Pretty deep stuff huh?

Interesting Craig fact # 348: For a while there I did the whole no meat thing.....stayed with that for about 4 months....now I'm not sure if it was that move that made me loose a bunch of weight or the fact that I was more active....well I have to say that I'm back on the meat..hehehe...to be honest....I missed it!

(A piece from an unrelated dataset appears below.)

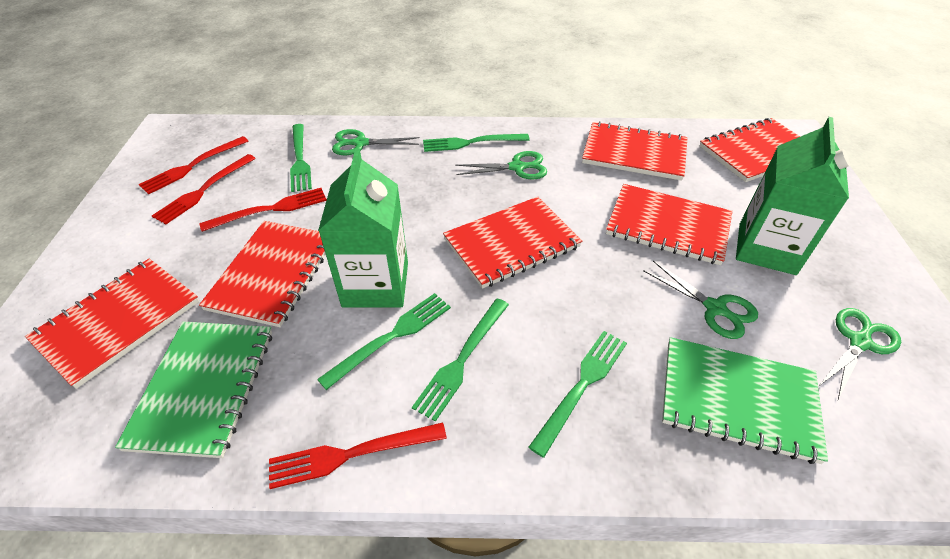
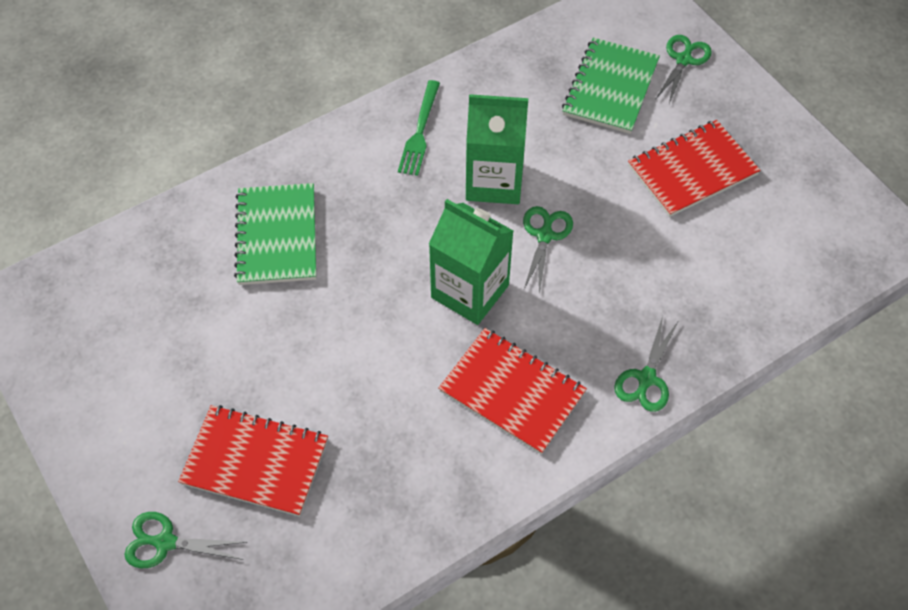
green fork: [290,124,312,192] [317,293,451,390] [412,298,509,422] [423,134,530,152] [529,331,627,458] = 5 -> [398,80,440,176] = 1
red fork: [139,136,249,194] [152,154,256,225] [199,188,327,232] [269,422,447,489] = 4 -> none = 0
red notebook: [25,259,199,389] [199,221,326,327] [443,197,582,289] [582,121,688,181] [606,184,732,265] [700,118,800,182] = 6 -> [178,405,328,517] [438,328,587,454] [628,120,761,217] = 3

I still have some reservations about picking up on the bacon, eggs and cheese...but right now I see nothing wrong with a Burger now and again...now mind you I still like the diet I was on....I won't give that up...I developed quite a taste for seafood, veggie burgers and avocado wraps...so they're pretty much staying on the menu.

It just dawned on me that this would be a great time for a song.....ELO..Hold on Tight....You all know the Lyrics.....let's have a sing along.....and a 1 and a 2......

Hold on tight to your dream
Hold on tight to your dream
When you see your ship go sailing
When you feel your heart is breaking
Hold tight to your dream.

Its a long time to be gone
Time just rolls on and on
When you need a shoulder to cry on
When you get so sick of trying
Just hold tight to your dream

Chorus:
When you get so down that you cant get up
And you want so much but you're all out of luck
When you're so downhearted and misunderstood
Just over & over & over you could

Accroches-toi a ton reve
Accroches-toi a ton reve
Quand tu vois ton bateau partir
Quand tu sents -- ton coeur se briser
Accroches-toi a ton reve.

Repeat chorus:

Hold on tight to your dream
Hold on tight to your dream
When you see the shadows falling
When you hear that cold wind calling
Hold on tight to your dream.

Oh, yeah
Hold on tight to your dream
Yeah, hold on tight...
To your dream.

Must run Boys n Girls......just picked up a new book at the .....Book.......wait for it.........Store....yeah I know what you're thinking.....I watch WAY too much " How I Met Your Mother "....well you're all right! I might add another entry tonight...I dunno....see what happens..later!